Şiirler

öncesi

devamı

                                                                                               İstanbul, 6/9/1982

   KAHVEHANE 

   Evden çıkalı bir kaç saat oldu. O saatten beri sokaklarda amaçsızca geziniyorum. Önce bir kahveye girdim. Yeşil çuha kaplı masalar, darmadağınık sandalyeler, kırışık suratlı yaşlı adamlar, ocakta çaycının bardakları yıkarken çıkardığı gürültü ve televizyonda cüppe giymiş bir y
asa adamının konuşmaktan çok böğürmeyi andıran kalın sesi; içeriye girer girmez en koytu köşelerde boş bir masa araştırdım. Ilk anda bir çok gözler beni izlediyseler de, oturup kendime bir çay ısmarladıktan sonra bu rahatsız edici bakışlar beni izlemeyi bırakıp normal seyirlerine daldılar.
    Etrafıma bir kaç saniye bakındım. Sigara dumanı ve gürültü; burada bunlar herşeydi!.. Basık olmasına rağmen tavanı görmak neredeyse mümkün değildi. Zira sigara dumanı kalın bir sis tabakası halinde her tarafı kaplamıştı.
    Defterlerimi çıkardım, kalemimi elime aldım.
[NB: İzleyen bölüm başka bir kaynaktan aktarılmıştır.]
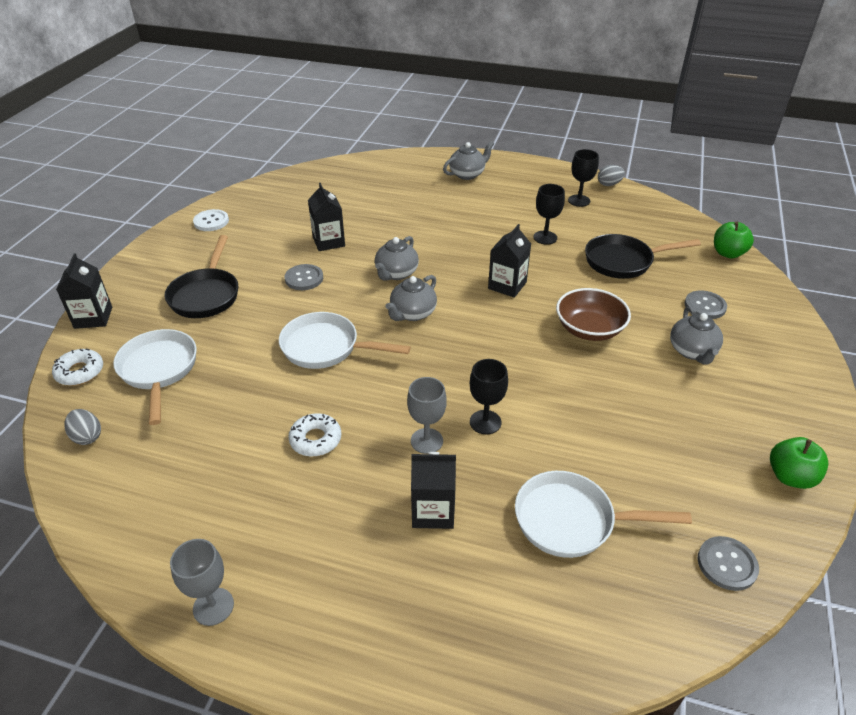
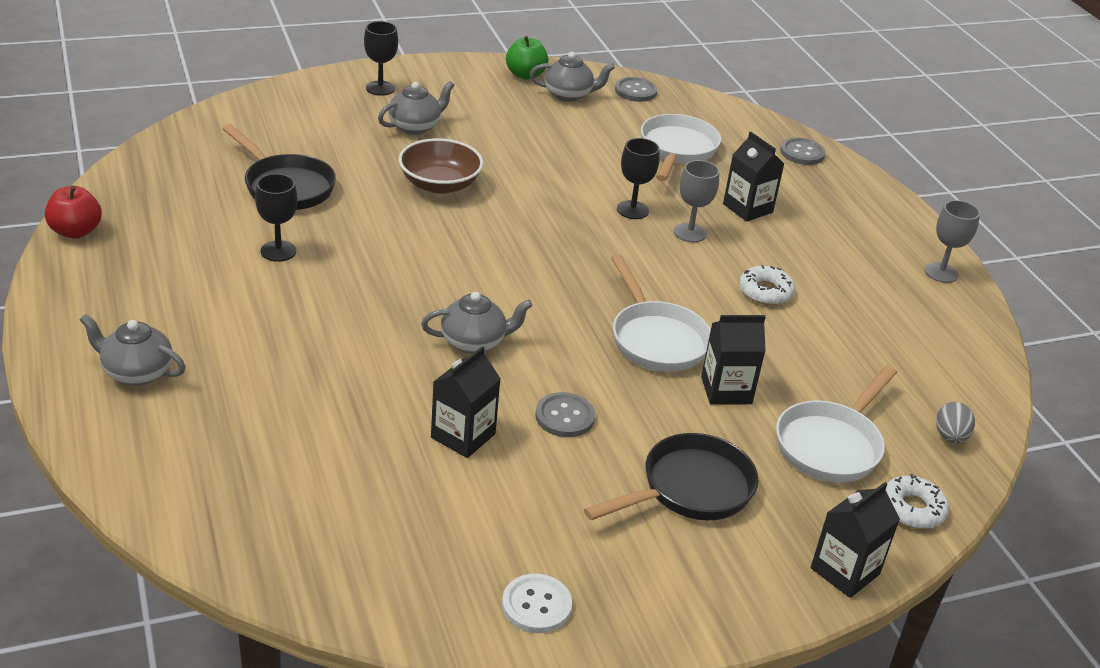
camera: 130 degrees left, 5 degrees down
grey teapot [385,275,437,321] -> grey teapot moved to [530,52,615,102]
black carton [488,224,531,298] -> black carton moved to [701,315,766,405]
white pan [515,471,692,558] -> white pan turned 135 degrees counterclockwise [641,114,721,181]
black goblet [568,149,599,207] -> black goblet moved to [364,21,398,96]
grey egg [598,165,625,186] -> red apple [45,185,102,239]
grey button [685,290,727,319] -> grey button moved to [780,137,826,165]
green apple [714,222,754,258] -> none

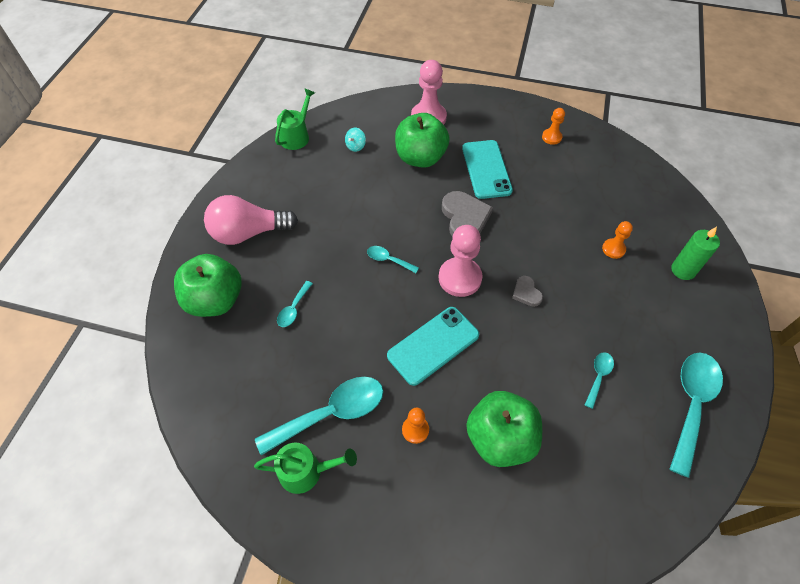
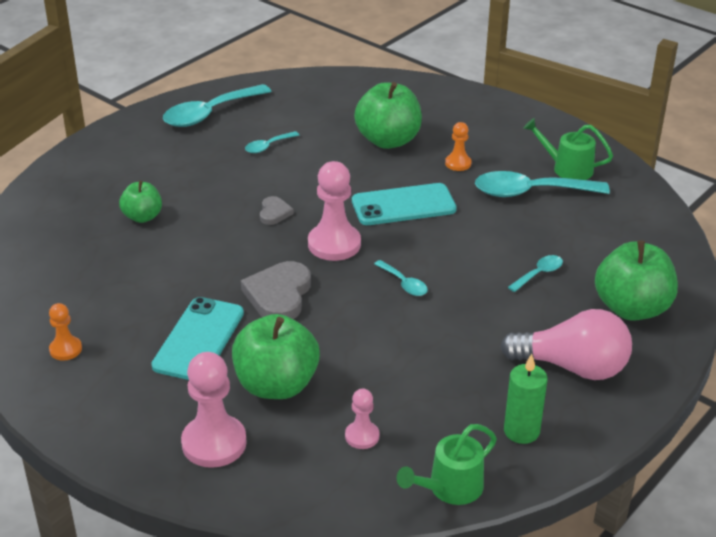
camera: 155 degrees left, 20 degrees down
turquoise spinning top [345,128,366,152] -> pink pawn [345,389,380,449]
orange pawn [602,221,633,259] -> green apple [119,181,162,223]
green candle [671,227,720,280] -> green candle moved to [504,354,548,444]

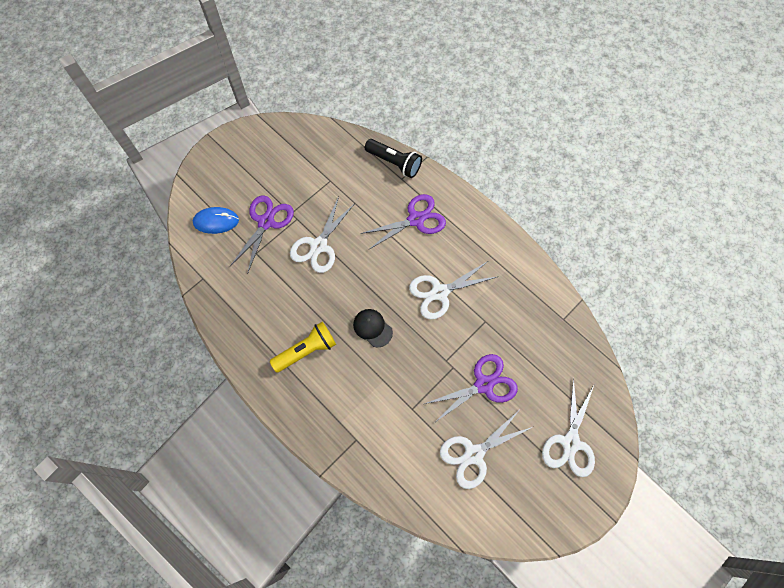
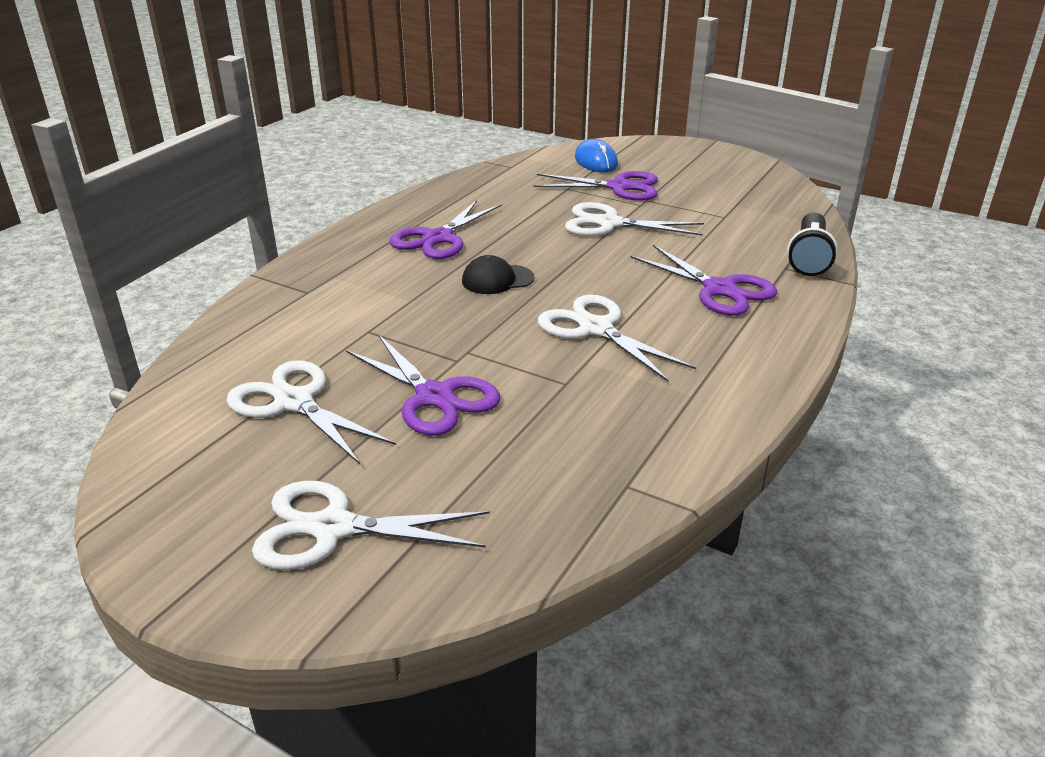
camera: 75 degrees right, 35 degrees down
yellow flashlight [270,321,336,373] -> purple scissors [389,200,502,259]
black cap [353,309,393,347] -> black cap turned 135 degrees counterclockwise [462,255,534,294]

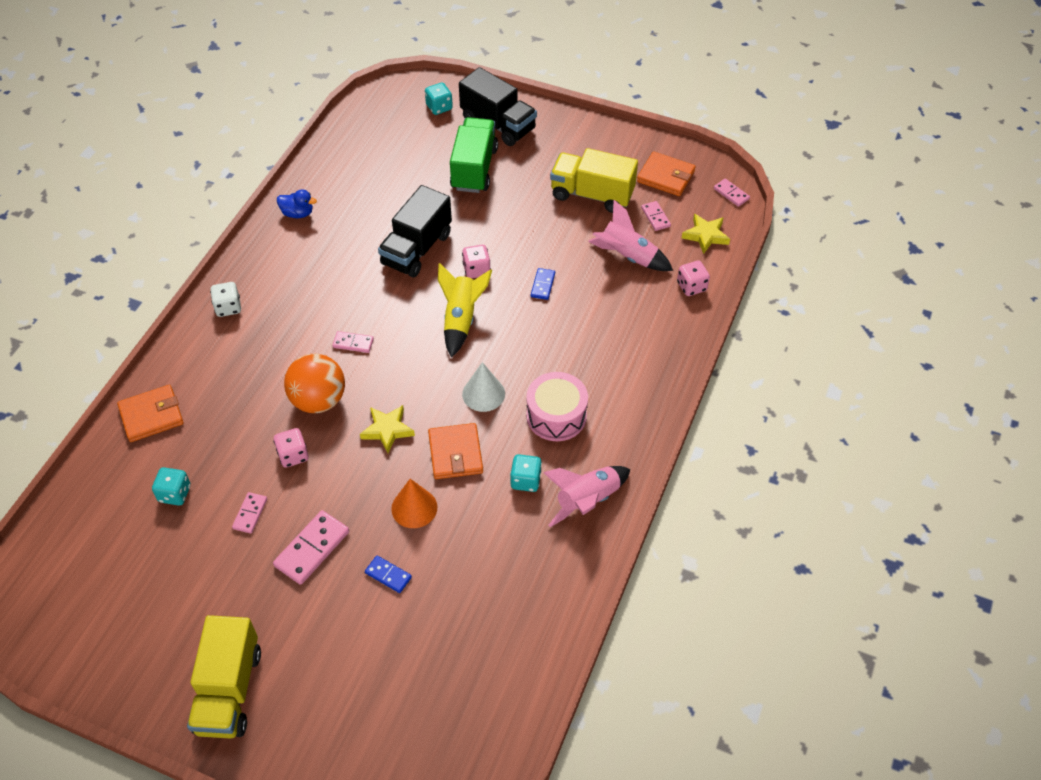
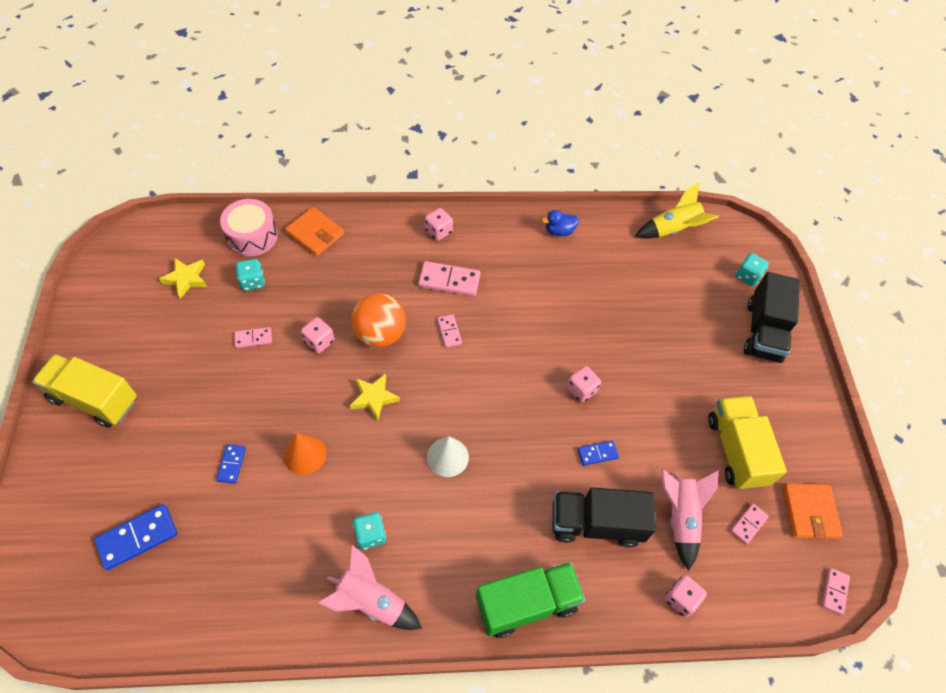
camera: 60 degrees right, 5 degrees up
yellow truck [187,615,261,739] -> yellow truck turned 45 degrees clockwise [32,354,137,428]
white dice [210,282,241,317] -> pink dice [425,208,453,241]
pink domino [273,510,349,585] -> pink domino moved to [418,261,481,297]
blue duck [277,189,317,218] -> blue duck turned 90 degrees clockwise [541,210,579,236]
black truck [378,185,452,278] -> black truck moved to [553,487,656,548]
orange wallet [428,423,483,479] -> none
yellow rocket [438,263,492,357] -> yellow rocket moved to [635,183,719,238]
green truck [450,117,498,193] -> green truck moved to [476,562,585,638]
pink drum [526,372,588,441] -> pink drum moved to [220,199,278,256]
yellow star [682,214,730,254] -> yellow star moved to [159,258,207,299]
none -> blue domino [94,504,177,570]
Her şey tamamdi yazmak için, fakat içimden, bana "başla" komutunu verecek içgüdü bir türlü gelmiyordu, ne olmuştu; tek bir kelime bile yazamadan öylece kalakaldım.
    Tıpkı bir sihirbazın, tam programına başlaması gereken anda ne yapması gerektiğini unutması gibi, ben de önümdeki deftere, elimdeki kaleme kaşlarımı çatarak baktım. Aslında hiçbir gereği olmadığını bildiğim bir mahcubiyetle çayımı yudumlamaya, sigaramı içip dumanını tavandaki kalın sis bulutuna doğru üflemeye başladım.
    Bir şeyler eksikti bu kahvede. Mesela insanların göz ucuyla beni takip etmeleri işlemi daha bitmemişti. Başımı çevirdiğim her tarafta bir kaç çift gözün beni izlemekte olduğunu görmem kafamın içindekilarini allak bullak etmeye yetiyordu.
    Çok geçmeden bir sıcaklık çöktü üstüme. Sırtımda, kafamda, belimde kaşıntılar başladı. Baudlair'in "Paris sıkıntısı" adlı eserini açıp önüme serdim. Oh be!… Bu kitap beni biraz olsun rahatlattı. Bir kaç sayfa okuduktan sonra içimde ilhâm perileri yeniden kanat çirpıştırmaya başladılar. Hem artık beni seyreden bütün diğer gözler için de bir merak konusu olmaktan çıkmıştım.
    Tam bir uyuma varmışken, birden bire iri yarı, kara bıyıklı bir adam "Selamünaleyküm" deyip yanıma oturuverdi. Hayda… Şöyle bir baktım. Bu adam bütün tiksinti ve nefret duygularımı yeniden canlandırmak için, hepsinin arasından seçilip özel olarak buraya gönderilmişti ve sanki daha önce beni izlemekte olan bütün gözleri burada o temsil edecekti.
    Sokaklarda gezinmeyi, bu sıkıntıya katlanmaya tercih ederek, hiç bir gözün izlemediği karanlık sokaklara daldım. Köşelerde ellerinde şişeleriyle yerlere yığılmış sarhoşları, meyhane önlerinde koklaşan kedileri ve hayaletler gibi karanlıklara döğru uzaklaşan gölgeleri bu defa ben göz ucumla takip etmeye koyuldum.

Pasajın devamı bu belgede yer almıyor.